*** Opening of Data supplied ***
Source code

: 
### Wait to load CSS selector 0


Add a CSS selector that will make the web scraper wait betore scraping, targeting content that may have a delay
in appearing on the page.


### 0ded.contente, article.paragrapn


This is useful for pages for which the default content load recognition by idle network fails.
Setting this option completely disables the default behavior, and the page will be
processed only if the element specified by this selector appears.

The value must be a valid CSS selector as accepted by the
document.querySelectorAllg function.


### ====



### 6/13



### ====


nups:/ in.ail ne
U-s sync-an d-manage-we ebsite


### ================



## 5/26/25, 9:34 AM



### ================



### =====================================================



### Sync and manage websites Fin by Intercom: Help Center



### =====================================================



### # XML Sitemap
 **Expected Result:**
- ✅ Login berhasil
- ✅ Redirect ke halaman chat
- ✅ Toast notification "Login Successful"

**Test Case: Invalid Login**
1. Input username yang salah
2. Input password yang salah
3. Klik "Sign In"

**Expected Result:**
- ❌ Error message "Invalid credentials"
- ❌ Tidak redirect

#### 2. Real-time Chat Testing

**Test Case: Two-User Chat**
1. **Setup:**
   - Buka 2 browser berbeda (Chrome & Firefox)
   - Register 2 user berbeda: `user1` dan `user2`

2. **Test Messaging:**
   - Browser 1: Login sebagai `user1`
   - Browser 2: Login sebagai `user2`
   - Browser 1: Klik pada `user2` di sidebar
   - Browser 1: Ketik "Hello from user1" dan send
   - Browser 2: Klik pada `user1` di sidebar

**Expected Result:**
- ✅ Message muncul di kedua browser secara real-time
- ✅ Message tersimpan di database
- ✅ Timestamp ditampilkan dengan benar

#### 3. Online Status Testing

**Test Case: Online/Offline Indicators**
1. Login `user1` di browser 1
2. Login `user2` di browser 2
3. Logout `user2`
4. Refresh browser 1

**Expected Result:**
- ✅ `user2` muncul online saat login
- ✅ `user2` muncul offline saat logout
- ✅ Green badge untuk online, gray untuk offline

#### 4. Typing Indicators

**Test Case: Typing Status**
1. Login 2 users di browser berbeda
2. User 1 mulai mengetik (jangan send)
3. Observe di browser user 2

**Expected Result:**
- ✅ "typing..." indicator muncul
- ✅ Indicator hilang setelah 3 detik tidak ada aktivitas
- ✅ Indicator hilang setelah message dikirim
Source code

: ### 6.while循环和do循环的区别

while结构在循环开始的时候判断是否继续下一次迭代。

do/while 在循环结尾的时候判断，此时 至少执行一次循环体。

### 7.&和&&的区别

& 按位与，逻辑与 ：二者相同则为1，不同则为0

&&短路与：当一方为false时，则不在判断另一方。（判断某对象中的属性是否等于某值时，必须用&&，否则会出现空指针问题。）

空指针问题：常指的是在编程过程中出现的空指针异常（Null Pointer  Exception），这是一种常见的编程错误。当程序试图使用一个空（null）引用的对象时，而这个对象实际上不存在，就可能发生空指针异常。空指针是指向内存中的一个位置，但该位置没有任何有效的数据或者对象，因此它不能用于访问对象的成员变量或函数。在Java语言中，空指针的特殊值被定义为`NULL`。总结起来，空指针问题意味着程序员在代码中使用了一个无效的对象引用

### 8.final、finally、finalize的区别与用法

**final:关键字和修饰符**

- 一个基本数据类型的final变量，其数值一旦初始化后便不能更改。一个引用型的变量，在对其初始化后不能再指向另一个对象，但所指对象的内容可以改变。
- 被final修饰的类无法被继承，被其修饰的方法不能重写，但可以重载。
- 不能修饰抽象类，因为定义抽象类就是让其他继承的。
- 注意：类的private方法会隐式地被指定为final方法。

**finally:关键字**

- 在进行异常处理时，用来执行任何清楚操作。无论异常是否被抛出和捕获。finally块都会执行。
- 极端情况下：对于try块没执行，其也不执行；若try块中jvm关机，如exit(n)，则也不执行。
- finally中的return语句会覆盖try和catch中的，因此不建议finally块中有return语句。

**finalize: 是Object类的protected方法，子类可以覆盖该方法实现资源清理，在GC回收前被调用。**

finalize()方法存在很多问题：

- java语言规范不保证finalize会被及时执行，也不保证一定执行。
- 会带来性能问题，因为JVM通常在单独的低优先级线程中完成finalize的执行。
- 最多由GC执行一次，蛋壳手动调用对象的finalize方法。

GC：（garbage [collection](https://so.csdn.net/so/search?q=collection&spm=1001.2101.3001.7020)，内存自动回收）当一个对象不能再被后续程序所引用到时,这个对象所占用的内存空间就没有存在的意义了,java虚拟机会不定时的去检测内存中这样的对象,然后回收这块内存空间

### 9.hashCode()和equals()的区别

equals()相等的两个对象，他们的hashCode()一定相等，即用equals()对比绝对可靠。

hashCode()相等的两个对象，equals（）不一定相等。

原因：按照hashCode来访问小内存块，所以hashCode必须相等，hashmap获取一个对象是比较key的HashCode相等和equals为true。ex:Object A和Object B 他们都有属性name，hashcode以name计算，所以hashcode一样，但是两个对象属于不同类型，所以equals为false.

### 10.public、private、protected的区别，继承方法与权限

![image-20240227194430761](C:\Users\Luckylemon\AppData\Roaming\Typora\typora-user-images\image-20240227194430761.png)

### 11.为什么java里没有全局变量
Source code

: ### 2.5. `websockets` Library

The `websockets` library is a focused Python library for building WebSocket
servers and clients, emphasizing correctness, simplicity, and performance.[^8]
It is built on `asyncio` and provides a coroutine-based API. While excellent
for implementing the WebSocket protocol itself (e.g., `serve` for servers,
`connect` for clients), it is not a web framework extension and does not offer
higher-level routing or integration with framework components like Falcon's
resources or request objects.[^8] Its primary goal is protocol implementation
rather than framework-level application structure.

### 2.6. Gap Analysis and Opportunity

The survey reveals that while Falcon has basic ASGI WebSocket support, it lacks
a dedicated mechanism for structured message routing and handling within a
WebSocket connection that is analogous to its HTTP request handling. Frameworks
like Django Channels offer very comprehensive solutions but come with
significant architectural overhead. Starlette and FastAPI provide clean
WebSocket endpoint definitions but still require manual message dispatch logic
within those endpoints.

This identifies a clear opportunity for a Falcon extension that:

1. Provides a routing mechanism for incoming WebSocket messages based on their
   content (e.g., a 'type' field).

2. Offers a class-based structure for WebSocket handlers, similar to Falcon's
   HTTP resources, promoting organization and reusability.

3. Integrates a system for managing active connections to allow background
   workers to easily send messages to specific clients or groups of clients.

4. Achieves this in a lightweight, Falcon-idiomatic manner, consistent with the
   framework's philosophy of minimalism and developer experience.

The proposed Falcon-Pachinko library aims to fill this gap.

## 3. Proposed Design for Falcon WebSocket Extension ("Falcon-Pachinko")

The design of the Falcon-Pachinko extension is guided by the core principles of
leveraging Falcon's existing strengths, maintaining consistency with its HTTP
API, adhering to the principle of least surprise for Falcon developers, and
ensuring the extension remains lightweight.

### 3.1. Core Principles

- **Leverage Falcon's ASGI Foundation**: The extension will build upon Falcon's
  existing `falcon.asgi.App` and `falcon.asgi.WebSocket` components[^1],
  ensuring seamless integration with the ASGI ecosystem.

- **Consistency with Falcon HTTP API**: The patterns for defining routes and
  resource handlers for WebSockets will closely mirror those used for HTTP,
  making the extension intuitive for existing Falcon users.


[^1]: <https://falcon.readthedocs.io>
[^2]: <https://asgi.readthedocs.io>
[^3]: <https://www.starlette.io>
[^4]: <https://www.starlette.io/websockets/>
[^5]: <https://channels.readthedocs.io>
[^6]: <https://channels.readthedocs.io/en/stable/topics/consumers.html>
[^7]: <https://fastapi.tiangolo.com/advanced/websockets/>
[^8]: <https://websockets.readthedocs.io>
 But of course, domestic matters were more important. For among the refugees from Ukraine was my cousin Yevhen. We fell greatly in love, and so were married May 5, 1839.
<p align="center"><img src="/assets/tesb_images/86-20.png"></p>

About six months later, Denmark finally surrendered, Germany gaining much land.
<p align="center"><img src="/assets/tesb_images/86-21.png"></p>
*** Close of Data supplied ***
**The task**
Copy each line in the entries above where the word "clients" shows up.

**Answer for the task**
servers and clients, emphasizing correctness, simplicity, and performance.[^8]
`connect` for clients), it is not a web framework extension and does not offer
   workers to easily send messages to specific clients or groups of clients.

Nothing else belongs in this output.